TASK BRIEF:
Search the entries below for the line containing "858 1171 0.88"; from there to the end, return every line exactly and add nothing.

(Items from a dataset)
+++

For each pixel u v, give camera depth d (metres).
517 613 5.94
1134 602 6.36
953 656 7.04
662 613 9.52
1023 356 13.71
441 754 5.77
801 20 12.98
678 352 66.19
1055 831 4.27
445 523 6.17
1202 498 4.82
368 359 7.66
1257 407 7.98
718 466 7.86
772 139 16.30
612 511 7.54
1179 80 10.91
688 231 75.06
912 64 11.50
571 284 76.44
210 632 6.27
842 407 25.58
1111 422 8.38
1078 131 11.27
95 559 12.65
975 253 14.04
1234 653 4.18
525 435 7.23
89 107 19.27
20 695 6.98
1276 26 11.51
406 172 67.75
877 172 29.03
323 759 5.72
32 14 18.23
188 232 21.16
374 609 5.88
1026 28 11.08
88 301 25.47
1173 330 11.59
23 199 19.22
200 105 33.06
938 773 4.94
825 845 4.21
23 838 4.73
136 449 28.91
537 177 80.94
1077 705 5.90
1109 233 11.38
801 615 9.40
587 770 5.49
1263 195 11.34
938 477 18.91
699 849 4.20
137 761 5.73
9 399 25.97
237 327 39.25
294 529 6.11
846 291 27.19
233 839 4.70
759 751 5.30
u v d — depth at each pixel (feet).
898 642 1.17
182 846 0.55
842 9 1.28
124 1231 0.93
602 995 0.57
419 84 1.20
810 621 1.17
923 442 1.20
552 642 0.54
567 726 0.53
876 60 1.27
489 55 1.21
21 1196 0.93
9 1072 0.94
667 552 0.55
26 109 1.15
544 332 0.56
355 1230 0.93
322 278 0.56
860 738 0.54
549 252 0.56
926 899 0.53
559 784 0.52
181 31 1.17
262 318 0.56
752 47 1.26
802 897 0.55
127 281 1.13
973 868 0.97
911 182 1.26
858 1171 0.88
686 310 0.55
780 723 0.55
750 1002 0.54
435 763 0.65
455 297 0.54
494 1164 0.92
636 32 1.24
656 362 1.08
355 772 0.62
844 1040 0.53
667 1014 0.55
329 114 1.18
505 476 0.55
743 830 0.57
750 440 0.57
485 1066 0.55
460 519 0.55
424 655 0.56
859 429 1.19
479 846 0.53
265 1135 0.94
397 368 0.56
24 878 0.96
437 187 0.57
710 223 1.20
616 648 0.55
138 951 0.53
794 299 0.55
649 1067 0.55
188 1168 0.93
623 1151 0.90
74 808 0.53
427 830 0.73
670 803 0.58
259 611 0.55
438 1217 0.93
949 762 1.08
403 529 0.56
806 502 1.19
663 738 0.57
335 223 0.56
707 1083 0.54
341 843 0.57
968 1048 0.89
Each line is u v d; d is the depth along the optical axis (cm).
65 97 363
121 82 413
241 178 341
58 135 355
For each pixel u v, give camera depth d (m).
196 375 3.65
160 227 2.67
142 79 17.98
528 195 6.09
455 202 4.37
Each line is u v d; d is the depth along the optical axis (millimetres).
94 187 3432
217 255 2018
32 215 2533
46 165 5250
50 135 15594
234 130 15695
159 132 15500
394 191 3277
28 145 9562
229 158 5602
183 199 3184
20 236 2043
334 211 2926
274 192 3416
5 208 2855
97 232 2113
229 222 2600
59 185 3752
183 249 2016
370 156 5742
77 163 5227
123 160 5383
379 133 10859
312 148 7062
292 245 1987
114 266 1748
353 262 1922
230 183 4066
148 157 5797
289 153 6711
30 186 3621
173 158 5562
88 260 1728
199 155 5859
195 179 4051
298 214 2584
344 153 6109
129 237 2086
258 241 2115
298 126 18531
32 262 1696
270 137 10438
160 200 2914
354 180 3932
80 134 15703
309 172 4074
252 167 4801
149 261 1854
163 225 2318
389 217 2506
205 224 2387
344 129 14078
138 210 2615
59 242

+++

TASK RESPONSE:
858 1171 0.88
686 310 0.55
780 723 0.55
750 1002 0.54
435 763 0.65
455 297 0.54
494 1164 0.92
636 32 1.24
656 362 1.08
355 772 0.62
844 1040 0.53
667 1014 0.55
329 114 1.18
505 476 0.55
743 830 0.57
750 440 0.57
485 1066 0.55
460 519 0.55
424 655 0.56
859 429 1.19
479 846 0.53
265 1135 0.94
397 368 0.56
24 878 0.96
437 187 0.57
710 223 1.20
616 648 0.55
138 951 0.53
794 299 0.55
649 1067 0.55
188 1168 0.93
623 1151 0.90
74 808 0.53
427 830 0.73
670 803 0.58
259 611 0.55
438 1217 0.93
949 762 1.08
403 529 0.56
806 502 1.19
663 738 0.57
335 223 0.56
707 1083 0.54
341 843 0.57
968 1048 0.89
Each line is u v d; d is the depth along the optical axis (cm).
65 97 363
121 82 413
241 178 341
58 135 355
For each pixel u v, give camera depth d (m).
196 375 3.65
160 227 2.67
142 79 17.98
528 195 6.09
455 202 4.37
Each line is u v d; d is the depth along the optical axis (millimetres).
94 187 3432
217 255 2018
32 215 2533
46 165 5250
50 135 15594
234 130 15695
159 132 15500
394 191 3277
28 145 9562
229 158 5602
183 199 3184
20 236 2043
334 211 2926
274 192 3416
5 208 2855
97 232 2113
229 222 2600
59 185 3752
183 249 2016
370 156 5742
77 163 5227
123 160 5383
379 133 10859
312 148 7062
292 245 1987
114 266 1748
353 262 1922
230 183 4066
148 157 5797
289 153 6711
30 186 3621
173 158 5562
88 260 1728
199 155 5859
195 179 4051
298 214 2584
344 153 6109
129 237 2086
258 241 2115
298 126 18531
32 262 1696
270 137 10438
160 200 2914
354 180 3932
80 134 15703
309 172 4074
252 167 4801
149 261 1854
163 225 2318
389 217 2506
205 224 2387
344 129 14078
138 210 2615
59 242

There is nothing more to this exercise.